- _Problem description_: Lay out the lines of the records below, from the line with "locality: Philippine islands, Cabadbaran" up to and including the line with "genus: Piper", as a JSON list of strings with one string per line and no blank lines.

★ ★ ★

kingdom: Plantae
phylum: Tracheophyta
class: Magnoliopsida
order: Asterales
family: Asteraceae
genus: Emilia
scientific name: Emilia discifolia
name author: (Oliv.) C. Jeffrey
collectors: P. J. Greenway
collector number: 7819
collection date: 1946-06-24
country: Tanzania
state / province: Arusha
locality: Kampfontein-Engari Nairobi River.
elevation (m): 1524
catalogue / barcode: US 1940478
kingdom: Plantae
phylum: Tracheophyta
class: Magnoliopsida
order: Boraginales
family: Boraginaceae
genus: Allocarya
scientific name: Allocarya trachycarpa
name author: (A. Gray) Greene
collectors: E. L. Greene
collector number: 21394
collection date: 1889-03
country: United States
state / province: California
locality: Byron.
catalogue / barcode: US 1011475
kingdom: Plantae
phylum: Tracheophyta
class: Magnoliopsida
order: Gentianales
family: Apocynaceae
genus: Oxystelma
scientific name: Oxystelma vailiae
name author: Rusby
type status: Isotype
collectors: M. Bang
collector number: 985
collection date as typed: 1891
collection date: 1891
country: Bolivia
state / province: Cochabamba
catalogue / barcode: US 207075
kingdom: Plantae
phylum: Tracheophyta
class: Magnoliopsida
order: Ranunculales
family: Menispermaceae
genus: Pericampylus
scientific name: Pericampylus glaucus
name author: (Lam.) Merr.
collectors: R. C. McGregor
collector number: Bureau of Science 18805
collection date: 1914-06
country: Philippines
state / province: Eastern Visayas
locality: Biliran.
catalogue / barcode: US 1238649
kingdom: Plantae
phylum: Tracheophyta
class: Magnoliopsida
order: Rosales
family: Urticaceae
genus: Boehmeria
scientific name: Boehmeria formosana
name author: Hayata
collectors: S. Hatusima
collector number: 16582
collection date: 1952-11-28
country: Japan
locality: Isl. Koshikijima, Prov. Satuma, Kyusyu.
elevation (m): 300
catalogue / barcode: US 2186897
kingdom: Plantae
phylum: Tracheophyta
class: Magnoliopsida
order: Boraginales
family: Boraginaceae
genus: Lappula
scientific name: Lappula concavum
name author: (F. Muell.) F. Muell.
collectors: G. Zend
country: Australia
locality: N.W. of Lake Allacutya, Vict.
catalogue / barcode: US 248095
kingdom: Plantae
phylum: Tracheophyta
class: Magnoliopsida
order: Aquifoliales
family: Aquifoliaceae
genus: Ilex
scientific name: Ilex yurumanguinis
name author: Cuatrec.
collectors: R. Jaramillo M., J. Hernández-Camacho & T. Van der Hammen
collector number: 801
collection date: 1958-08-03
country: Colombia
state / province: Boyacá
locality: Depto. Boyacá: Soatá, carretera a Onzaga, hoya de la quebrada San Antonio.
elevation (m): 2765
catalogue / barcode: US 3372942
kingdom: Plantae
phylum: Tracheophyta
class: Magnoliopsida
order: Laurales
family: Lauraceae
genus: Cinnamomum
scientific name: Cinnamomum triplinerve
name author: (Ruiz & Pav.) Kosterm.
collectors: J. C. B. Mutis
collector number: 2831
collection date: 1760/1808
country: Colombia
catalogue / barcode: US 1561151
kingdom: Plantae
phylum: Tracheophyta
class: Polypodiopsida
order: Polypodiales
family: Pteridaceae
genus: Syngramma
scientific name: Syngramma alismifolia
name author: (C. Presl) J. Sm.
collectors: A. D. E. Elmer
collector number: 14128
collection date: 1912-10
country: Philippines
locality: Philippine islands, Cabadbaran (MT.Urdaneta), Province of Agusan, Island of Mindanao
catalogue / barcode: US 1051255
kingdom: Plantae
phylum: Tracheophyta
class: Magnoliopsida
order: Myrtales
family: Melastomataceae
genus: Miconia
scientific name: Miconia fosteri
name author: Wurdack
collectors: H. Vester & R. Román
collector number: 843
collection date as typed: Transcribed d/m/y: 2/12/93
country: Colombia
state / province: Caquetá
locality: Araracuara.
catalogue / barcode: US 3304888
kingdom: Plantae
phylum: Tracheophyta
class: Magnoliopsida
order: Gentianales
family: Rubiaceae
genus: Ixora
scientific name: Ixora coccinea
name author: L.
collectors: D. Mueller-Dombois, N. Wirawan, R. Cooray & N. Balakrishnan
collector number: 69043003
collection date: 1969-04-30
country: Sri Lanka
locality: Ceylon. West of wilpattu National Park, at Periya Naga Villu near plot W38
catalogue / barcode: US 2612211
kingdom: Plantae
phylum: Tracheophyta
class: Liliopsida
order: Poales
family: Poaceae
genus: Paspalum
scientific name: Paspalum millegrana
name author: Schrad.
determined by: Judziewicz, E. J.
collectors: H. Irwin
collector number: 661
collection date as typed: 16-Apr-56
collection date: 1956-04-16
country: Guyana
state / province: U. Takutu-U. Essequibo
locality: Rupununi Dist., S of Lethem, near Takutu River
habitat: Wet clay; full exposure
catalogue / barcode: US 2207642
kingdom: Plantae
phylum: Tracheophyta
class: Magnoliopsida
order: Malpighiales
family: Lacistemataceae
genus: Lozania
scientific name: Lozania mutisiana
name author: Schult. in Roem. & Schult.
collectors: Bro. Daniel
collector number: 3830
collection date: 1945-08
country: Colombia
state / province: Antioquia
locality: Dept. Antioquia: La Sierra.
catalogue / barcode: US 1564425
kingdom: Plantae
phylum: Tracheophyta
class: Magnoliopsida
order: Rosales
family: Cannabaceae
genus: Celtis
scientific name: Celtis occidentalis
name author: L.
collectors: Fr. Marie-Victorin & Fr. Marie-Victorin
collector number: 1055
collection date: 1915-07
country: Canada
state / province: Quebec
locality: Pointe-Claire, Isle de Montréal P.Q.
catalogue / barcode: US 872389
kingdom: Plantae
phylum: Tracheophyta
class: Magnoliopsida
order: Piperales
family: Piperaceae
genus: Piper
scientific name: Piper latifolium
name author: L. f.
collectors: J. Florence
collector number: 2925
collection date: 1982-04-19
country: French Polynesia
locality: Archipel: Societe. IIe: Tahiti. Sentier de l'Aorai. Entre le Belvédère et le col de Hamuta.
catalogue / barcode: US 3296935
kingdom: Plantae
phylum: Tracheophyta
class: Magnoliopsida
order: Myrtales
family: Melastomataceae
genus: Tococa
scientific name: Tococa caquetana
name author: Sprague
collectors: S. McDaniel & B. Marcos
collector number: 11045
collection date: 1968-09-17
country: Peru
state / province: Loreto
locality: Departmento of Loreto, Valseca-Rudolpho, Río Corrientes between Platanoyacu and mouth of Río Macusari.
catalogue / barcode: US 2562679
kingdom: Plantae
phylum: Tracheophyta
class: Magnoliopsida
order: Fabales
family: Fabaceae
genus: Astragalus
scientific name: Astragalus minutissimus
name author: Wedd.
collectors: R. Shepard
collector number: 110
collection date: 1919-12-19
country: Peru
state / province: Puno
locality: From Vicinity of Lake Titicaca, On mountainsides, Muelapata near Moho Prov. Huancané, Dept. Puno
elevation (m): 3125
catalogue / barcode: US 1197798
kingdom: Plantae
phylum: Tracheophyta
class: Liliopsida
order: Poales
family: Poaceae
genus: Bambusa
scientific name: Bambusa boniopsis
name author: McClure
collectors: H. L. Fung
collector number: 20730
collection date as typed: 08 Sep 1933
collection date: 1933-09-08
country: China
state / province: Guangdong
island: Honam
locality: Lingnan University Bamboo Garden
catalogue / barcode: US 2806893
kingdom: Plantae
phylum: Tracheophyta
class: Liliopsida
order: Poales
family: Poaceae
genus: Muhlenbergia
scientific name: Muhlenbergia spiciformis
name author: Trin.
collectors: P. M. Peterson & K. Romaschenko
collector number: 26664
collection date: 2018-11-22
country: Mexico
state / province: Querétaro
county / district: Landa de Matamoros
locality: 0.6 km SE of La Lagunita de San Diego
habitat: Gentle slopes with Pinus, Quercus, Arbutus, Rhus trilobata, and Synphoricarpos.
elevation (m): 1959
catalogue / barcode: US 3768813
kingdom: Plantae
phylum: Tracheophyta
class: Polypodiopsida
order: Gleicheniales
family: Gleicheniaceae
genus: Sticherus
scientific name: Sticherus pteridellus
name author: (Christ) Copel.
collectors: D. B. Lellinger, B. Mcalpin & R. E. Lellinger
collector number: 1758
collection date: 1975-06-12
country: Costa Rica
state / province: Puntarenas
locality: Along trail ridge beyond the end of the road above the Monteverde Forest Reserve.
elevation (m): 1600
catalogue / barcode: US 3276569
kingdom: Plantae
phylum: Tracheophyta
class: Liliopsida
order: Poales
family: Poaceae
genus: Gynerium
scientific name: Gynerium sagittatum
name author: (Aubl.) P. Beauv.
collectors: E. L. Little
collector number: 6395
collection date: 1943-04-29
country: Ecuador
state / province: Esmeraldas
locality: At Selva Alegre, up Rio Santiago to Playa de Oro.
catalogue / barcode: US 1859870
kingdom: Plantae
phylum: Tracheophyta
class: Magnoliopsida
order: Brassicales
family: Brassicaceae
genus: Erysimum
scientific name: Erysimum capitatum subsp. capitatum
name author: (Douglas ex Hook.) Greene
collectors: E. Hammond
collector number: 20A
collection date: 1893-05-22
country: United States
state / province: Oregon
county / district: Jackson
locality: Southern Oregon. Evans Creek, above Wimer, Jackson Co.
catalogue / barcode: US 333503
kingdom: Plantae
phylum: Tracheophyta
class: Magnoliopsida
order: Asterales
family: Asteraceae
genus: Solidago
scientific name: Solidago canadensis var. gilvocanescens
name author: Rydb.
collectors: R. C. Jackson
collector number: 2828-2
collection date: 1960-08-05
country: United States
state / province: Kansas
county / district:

★ ★ ★

- _Full answer_:
[
  "locality: Philippine islands, Cabadbaran (MT.Urdaneta), Province of Agusan, Island of Mindanao",
  "catalogue / barcode: US 1051255",
  "kingdom: Plantae",
  "phylum: Tracheophyta",
  "class: Magnoliopsida",
  "order: Myrtales",
  "family: Melastomataceae",
  "genus: Miconia",
  "scientific name: Miconia fosteri",
  "name author: Wurdack",
  "collectors: H. Vester & R. Román",
  "collector number: 843",
  "collection date as typed: Transcribed d/m/y: 2/12/93",
  "country: Colombia",
  "state / province: Caquetá",
  "locality: Araracuara.",
  "catalogue / barcode: US 3304888",
  "kingdom: Plantae",
  "phylum: Tracheophyta",
  "class: Magnoliopsida",
  "order: Gentianales",
  "family: Rubiaceae",
  "genus: Ixora",
  "scientific name: Ixora coccinea",
  "name author: L.",
  "collectors: D. Mueller-Dombois, N. Wirawan, R. Cooray & N. Balakrishnan",
  "collector number: 69043003",
  "collection date: 1969-04-30",
  "country: Sri Lanka",
  "locality: Ceylon. West of wilpattu National Park, at Periya Naga Villu near plot W38",
  "catalogue / barcode: US 2612211",
  "kingdom: Plantae",
  "phylum: Tracheophyta",
  "class: Liliopsida",
  "order: Poales",
  "family: Poaceae",
  "genus: Paspalum",
  "scientific name: Paspalum millegrana",
  "name author: Schrad.",
  "determined by: Judziewicz, E. J.",
  "collectors: H. Irwin",
  "collector number: 661",
  "collection date as typed: 16-Apr-56",
  "collection date: 1956-04-16",
  "country: Guyana",
  "state / province: U. Takutu-U. Essequibo",
  "locality: Rupununi Dist., S of Lethem, near Takutu River",
  "habitat: Wet clay; full exposure",
  "catalogue / barcode: US 2207642",
  "kingdom: Plantae",
  "phylum: Tracheophyta",
  "class: Magnoliopsida",
  "order: Malpighiales",
  "family: Lacistemataceae",
  "genus: Lozania",
  "scientific name: Lozania mutisiana",
  "name author: Schult. in Roem. & Schult.",
  "collectors: Bro. Daniel",
  "collector number: 3830",
  "collection date: 1945-08",
  "country: Colombia",
  "state / province: Antioquia",
  "locality: Dept. Antioquia: La Sierra.",
  "catalogue / barcode: US 1564425",
  "kingdom: Plantae",
  "phylum: Tracheophyta",
  "class: Magnoliopsida",
  "order: Rosales",
  "family: Cannabaceae",
  "genus: Celtis",
  "scientific name: Celtis occidentalis",
  "name author: L.",
  "collectors: Fr. Marie-Victorin & Fr. Marie-Victorin",
  "collector number: 1055",
  "collection date: 1915-07",
  "country: Canada",
  "state / province: Quebec",
  "locality: Pointe-Claire, Isle de Montréal P.Q.",
  "catalogue / barcode: US 872389",
  "kingdom: Plantae",
  "phylum: Tracheophyta",
  "class: Magnoliopsida",
  "order: Piperales",
  "family: Piperaceae",
  "genus: Piper"
]